## Exercise description
Can you write the next part of the passage below about Sarah's letter to Abraham, starting right after its last sentence?
>> Start Selected extract
No one would accuse us of being short-sighted or short-tempered with our partners or siblings.

No one would accuse us of leading our children on impossible journeys, demanding from them what we would never ask of ourselves.

But maybe that is why we have this season, this moment, made sacred by Torah and tradition, to let those we love know that we know – the hurts we’ve caused by our thoughtlessness and our arrogance.

After Abraham was buried, his spirit ascended to be with his Maker. But he was surprised to be stopped at the gate of heaven. The attendant said, “You are not to be admitted until you read this.” And he handed Abraham a letter on parchment worn with age. His eyes grew wide when he opened it.

Dearest Abraham, my love,

I know that you are eager to come into this next world. And you are probably going to look for me, your loving wife, Sarah. I’ve asked them not to let you in until you read this.

You need to know how much you hurt me when you took Isaac that day without telling me a single word. I’ve replayed that day in my head a thousand times. I know you. If you had spoken to me that morning you would have said you were on a mission from God.

And you knew I would question you. You knew I’d demand to know what kind of God would want the blood of our son, our Isaac. You knew I would hold on to him for dear life and scream if you tried to pry him from my arms. And so you stole him away like a thief in the night.

After all our years together, you owed it to me to tell me what you were going to do to my son. You abused him. You abused me. And look what happened? Even though Isaac lived, I died! And never held my son again.

Abraham, I love you. Someday, when we are finally together again, I may forgive you. But not until you acknowledge the pain you caused me, your wife; me, Isaac’s mother, me, the matriarch of our clan to be.

Even the terrible can be forgiven, my love. But not without sorrow and regret. Not without declaring, once and for all, that God does not desire the blood of children nor the tears of women. Not without teaching our descendants that what you did will never be asked of any father, mother and son again.
>> End Selected extract
>> Start Dataset content
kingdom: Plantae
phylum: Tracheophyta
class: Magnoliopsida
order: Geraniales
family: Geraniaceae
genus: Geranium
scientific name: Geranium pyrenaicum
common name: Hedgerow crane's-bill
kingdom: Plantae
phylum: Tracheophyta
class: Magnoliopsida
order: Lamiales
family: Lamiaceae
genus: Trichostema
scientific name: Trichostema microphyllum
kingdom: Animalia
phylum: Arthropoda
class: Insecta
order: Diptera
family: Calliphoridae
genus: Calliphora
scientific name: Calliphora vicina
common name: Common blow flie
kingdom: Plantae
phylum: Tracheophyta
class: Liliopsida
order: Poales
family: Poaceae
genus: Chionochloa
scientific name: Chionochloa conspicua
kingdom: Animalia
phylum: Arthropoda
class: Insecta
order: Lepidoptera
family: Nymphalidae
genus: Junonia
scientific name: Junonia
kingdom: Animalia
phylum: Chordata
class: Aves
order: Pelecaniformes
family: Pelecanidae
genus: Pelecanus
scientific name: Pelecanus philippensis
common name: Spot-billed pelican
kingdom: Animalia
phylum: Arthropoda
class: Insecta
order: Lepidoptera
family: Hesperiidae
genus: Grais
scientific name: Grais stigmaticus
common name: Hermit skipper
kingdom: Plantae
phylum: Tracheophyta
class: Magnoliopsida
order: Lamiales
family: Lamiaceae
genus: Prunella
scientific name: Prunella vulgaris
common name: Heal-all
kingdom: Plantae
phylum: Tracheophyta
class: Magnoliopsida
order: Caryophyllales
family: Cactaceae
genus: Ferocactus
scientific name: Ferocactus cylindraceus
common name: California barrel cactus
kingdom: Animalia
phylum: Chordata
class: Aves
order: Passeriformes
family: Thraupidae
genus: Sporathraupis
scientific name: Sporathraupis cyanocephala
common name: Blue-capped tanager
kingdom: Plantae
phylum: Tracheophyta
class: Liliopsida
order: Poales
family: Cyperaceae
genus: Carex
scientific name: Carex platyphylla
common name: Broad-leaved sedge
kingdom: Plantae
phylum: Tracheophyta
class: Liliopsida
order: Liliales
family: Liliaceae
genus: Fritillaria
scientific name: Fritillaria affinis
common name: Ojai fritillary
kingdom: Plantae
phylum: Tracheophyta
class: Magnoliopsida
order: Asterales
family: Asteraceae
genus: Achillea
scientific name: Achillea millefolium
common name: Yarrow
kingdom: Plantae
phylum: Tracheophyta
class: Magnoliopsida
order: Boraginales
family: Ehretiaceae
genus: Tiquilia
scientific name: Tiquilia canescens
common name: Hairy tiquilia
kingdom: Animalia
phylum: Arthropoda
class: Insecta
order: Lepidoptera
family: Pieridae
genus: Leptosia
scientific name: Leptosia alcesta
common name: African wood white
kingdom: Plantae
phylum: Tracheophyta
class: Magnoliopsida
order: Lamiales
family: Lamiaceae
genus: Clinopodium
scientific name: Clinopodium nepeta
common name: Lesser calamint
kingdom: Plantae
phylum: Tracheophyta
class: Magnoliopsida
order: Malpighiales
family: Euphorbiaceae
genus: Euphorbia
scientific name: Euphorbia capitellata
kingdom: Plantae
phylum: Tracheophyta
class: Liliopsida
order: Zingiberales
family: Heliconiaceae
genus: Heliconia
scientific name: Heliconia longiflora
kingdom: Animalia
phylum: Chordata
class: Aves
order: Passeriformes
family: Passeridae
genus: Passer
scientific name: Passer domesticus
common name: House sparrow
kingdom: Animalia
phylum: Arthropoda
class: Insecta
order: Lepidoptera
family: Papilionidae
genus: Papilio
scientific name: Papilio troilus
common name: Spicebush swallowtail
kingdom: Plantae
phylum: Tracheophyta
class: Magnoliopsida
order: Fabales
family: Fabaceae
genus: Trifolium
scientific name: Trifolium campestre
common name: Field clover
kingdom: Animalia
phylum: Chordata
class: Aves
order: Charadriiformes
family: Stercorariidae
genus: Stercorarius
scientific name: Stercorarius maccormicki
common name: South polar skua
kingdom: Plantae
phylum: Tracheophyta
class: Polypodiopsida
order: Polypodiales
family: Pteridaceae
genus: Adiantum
>> End Dataset content
## Answer below
I hope you can do these things. Because I love you so much. I really, really do. For smashing the idols of your father, I love you. For your caring and patience, I love you. I need to know, though, that you will now be as faithful to me as you were to God. If you agree, close your eyes and nod twice. If you don’t, well…

Love, Sarah

Abraham sighed. But he didn’t have to dwell on it. He closed his eyes and nodded twice, vigorously. When he opened them, there she was. They embraced with a tenderness born of love and sorrow. They were finally reunited, this time forever. And some day, Isaac, Ishmael and Hagar would join them and they would be a family again at last.

If only that wholeness would be ours this day! Would that we could nod twice and the breaches in our lives be healed. Would that we might no longer be torn when we reach our final resting place!

But we are still here. We do not have to wait for the grave. We don’t have to wait for the painful funeral to acknowledge the “damage that we’ve done.” We can do it today, here, now.

I hope with all of my heart that when it is our time to leave for good, there does not have to be a letter waiting for us.

I hope and pray that we, starting today, take our loved ones aside to tell them we know the hurt we have caused; that even the most reasonable excuse does stop the bleeding inside.

I hope that healing starts with acknowledgement and is completed only when we change for the better.

We were not meant to be torn forever. We were always meant to be whole. It starts today. You don’t have to write that letter to someone from whom you feel distanced. But you could. Or you could simply hold them, look at them, share the love in your eyes and words from your heart.

But please, do not leave your love unsaid, your words unspoken. Don’t write a life story like Abraham’s that causes heartache for generations.

Learn from the foibles of our greatest heroes. Be greater than them, who lived their lives in painful silences. Shatter the silence that keeps you apart from someone you love. Declare your love. Say it aloud, today. For wholeness. For good. Forever. Forever.